彼もそう言ったんだろうか
捏造説は、さすがにもうおなかいっぱいです。
以下チラシの裏。
鈴木邦男さんが、
と書いていて、それはこの数日あちこちで靖国問題を語る人達の文章の中でも何度も何度も何度も見てきました。そしてこの言いまわしを見るたびに、僕は「彼もそう言って死んでいったのかなあ」と思わずにはいられませんでした。

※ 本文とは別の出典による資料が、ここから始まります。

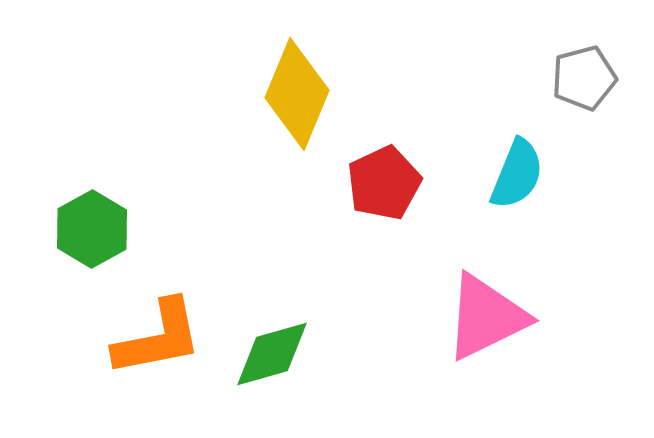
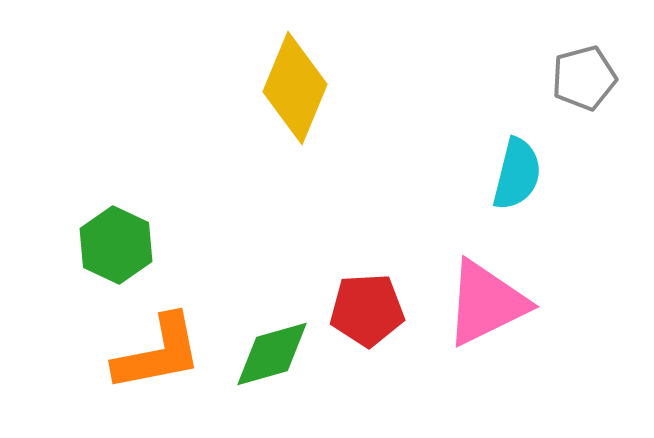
yellow diamond: moved 2 px left, 6 px up
cyan semicircle: rotated 8 degrees counterclockwise
red pentagon: moved 17 px left, 127 px down; rotated 22 degrees clockwise
green hexagon: moved 24 px right, 16 px down; rotated 6 degrees counterclockwise
pink triangle: moved 14 px up
orange L-shape: moved 15 px down
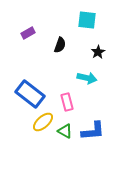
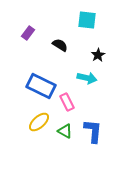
purple rectangle: rotated 24 degrees counterclockwise
black semicircle: rotated 77 degrees counterclockwise
black star: moved 3 px down
blue rectangle: moved 11 px right, 8 px up; rotated 12 degrees counterclockwise
pink rectangle: rotated 12 degrees counterclockwise
yellow ellipse: moved 4 px left
blue L-shape: rotated 80 degrees counterclockwise
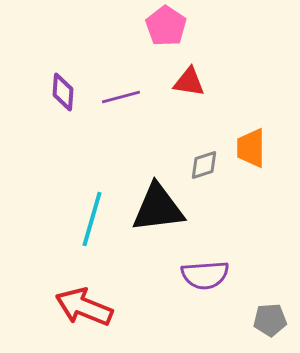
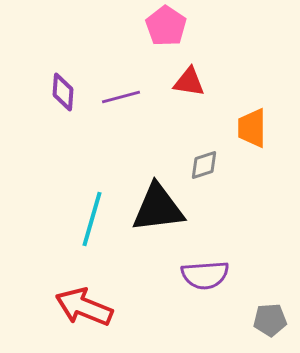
orange trapezoid: moved 1 px right, 20 px up
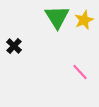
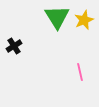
black cross: rotated 14 degrees clockwise
pink line: rotated 30 degrees clockwise
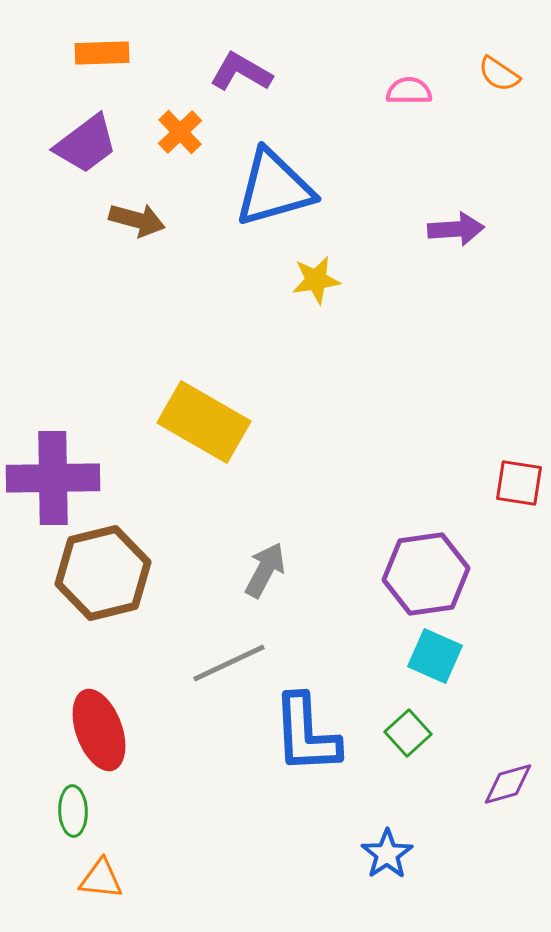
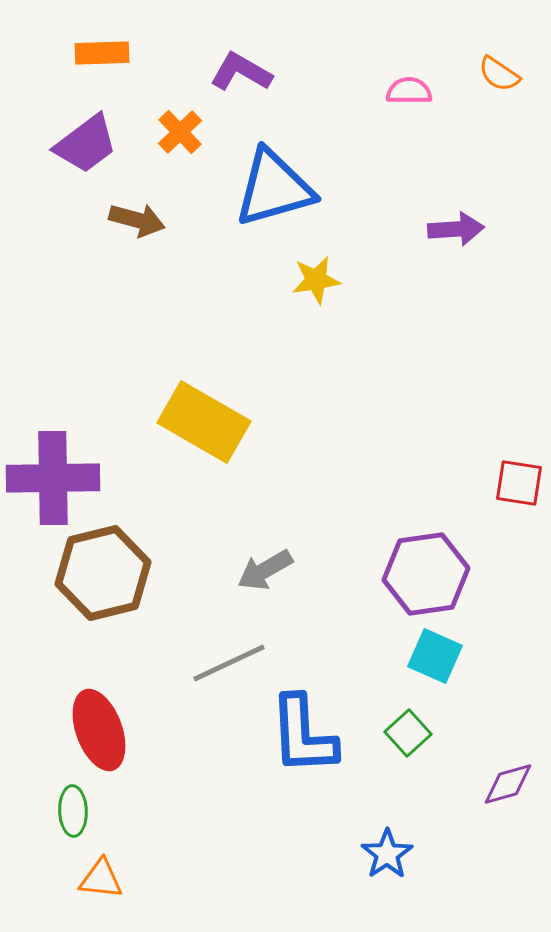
gray arrow: rotated 148 degrees counterclockwise
blue L-shape: moved 3 px left, 1 px down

彼っていうのは、伯父です。大戦末期に海軍に出征して亡くなっています。呉から、とは聞いていますが、父からはそれ以上詳しく聞いたことがありません。なんかね、聞けないんですよね。恐い人だった、そうです。戦後、周囲の同世代の若者が次々と帰ってくる中で、伯父の戦死の知らせが届き、祖母がとり乱して泣いていた、それを思い出して酔った父は泣いていました。僕が子供のころです。あんな泣き方をする父を見たのは、後にも先にもそれっきりです。

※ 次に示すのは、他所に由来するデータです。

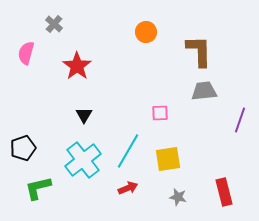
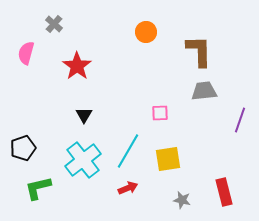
gray star: moved 4 px right, 3 px down
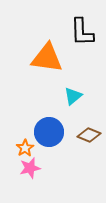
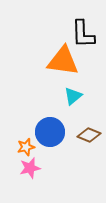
black L-shape: moved 1 px right, 2 px down
orange triangle: moved 16 px right, 3 px down
blue circle: moved 1 px right
orange star: moved 1 px right, 1 px up; rotated 18 degrees clockwise
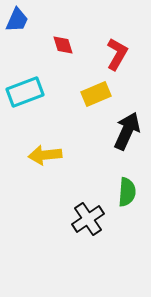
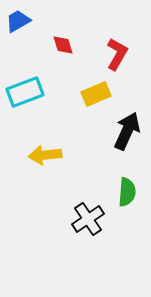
blue trapezoid: moved 1 px right, 1 px down; rotated 144 degrees counterclockwise
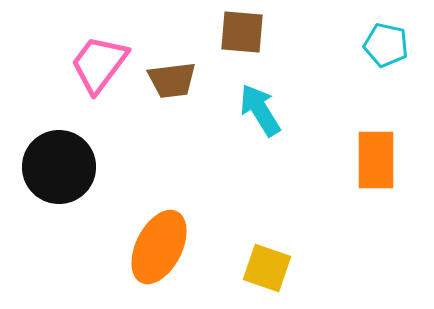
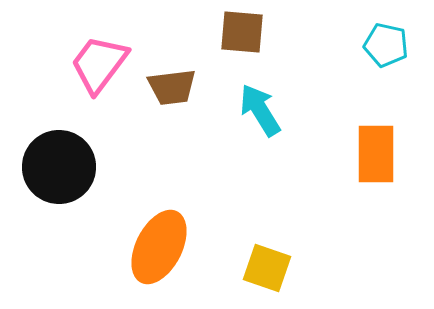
brown trapezoid: moved 7 px down
orange rectangle: moved 6 px up
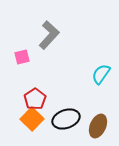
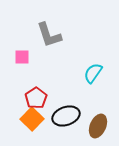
gray L-shape: rotated 120 degrees clockwise
pink square: rotated 14 degrees clockwise
cyan semicircle: moved 8 px left, 1 px up
red pentagon: moved 1 px right, 1 px up
black ellipse: moved 3 px up
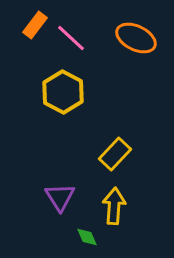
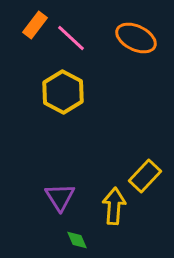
yellow rectangle: moved 30 px right, 22 px down
green diamond: moved 10 px left, 3 px down
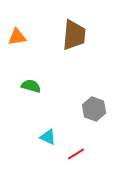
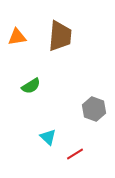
brown trapezoid: moved 14 px left, 1 px down
green semicircle: rotated 132 degrees clockwise
cyan triangle: rotated 18 degrees clockwise
red line: moved 1 px left
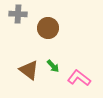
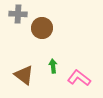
brown circle: moved 6 px left
green arrow: rotated 144 degrees counterclockwise
brown triangle: moved 5 px left, 5 px down
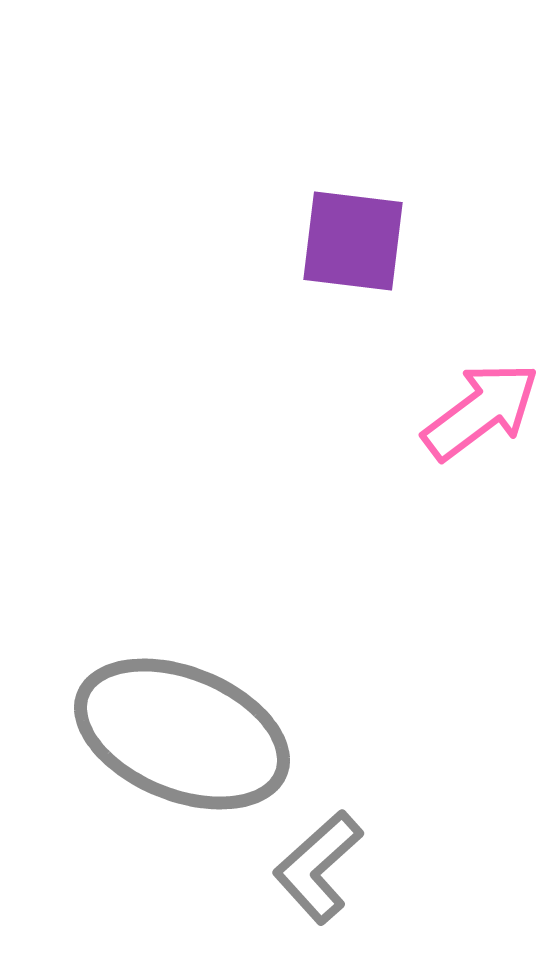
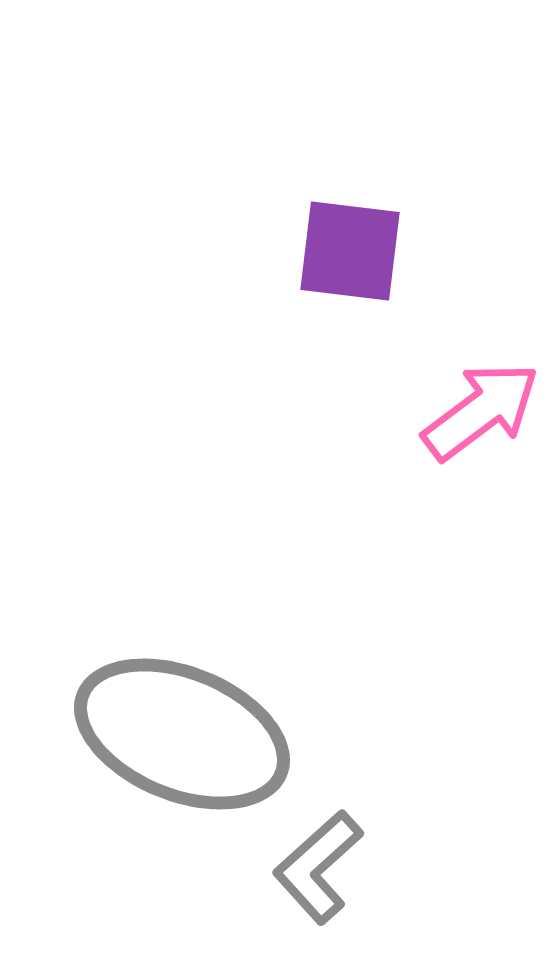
purple square: moved 3 px left, 10 px down
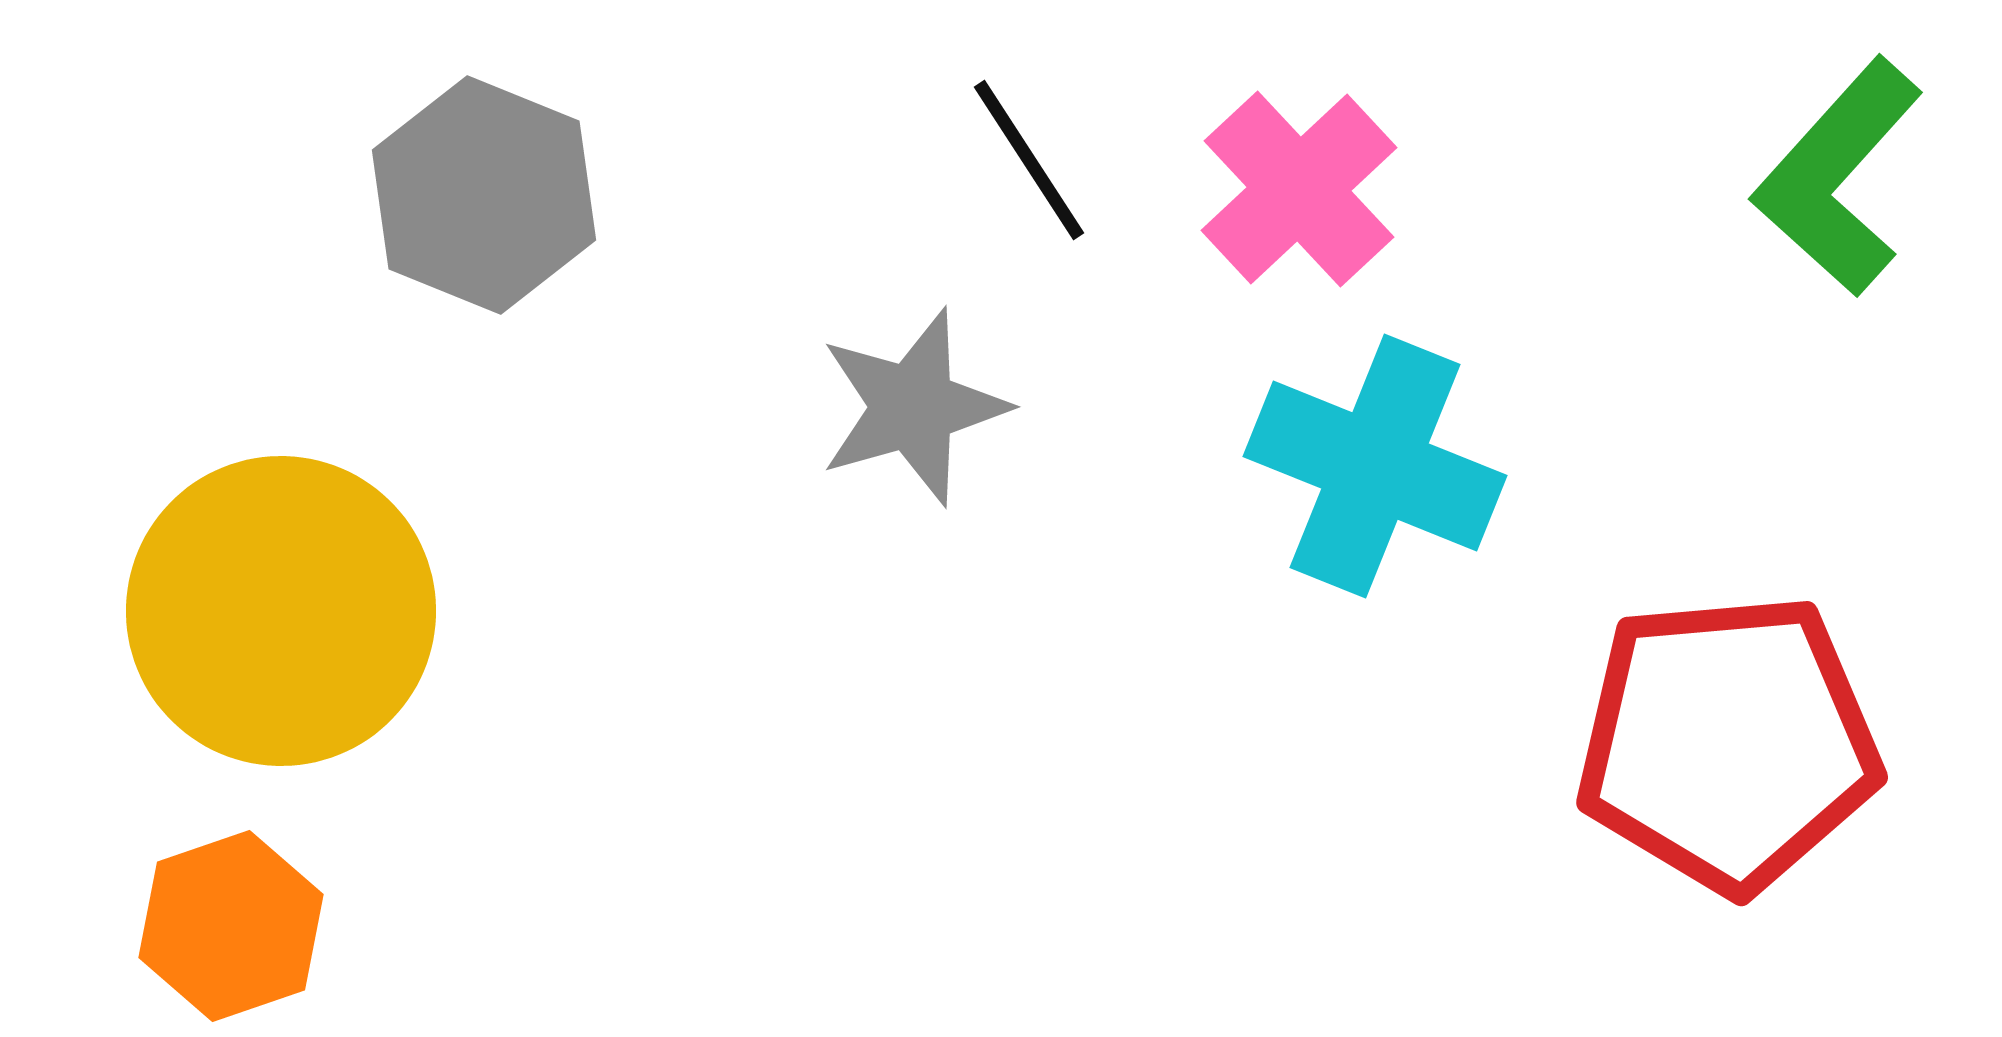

伯父さんとか、お祖父さんが戦死したっていう人、すごくすごくたくさんいるはずですよね。その人達は、あの台詞を言いながら死んでいったんでしょうか。僕の伯父は、靖国にいるのでしょうか。彼は「父さん」でも「母さん」でも、弟妹たちの名でもなく、「天皇陛下万歳!」と言ったんだろうか。「祖国の英霊」になることを喜んでいたんだろうか。そうかもしれない。そうでないかもしれない。
会ったこともないし、人柄もほとんどわからないですから、どんな気持ちで戦地に赴き、死んでいったのか、まるで想像もできません。でも生きのこっていれば、間違いなく僕も彼に会っていたはずなんですよね。どんな人だったんだろう。ほかの多くの親戚同様、僕には好きになれないタイプの人だったかもしれません。わかりません。
靖国神社に行ったことは、ありません。とくに考えがあるわけじゃないけど。
会ったこともない伯父と、泣いていた父の姿が、僕にとってのあの戦争のリアリティ、なんですかね。
僕らみたいに戦争を知らない世代でも、みんなそれぞれに、ちょっとずつあるんだろうなー、と。靖国靖国天皇天皇英霊英霊…といっぱい目にしたので、そんなことを考えてしまっていたのでした。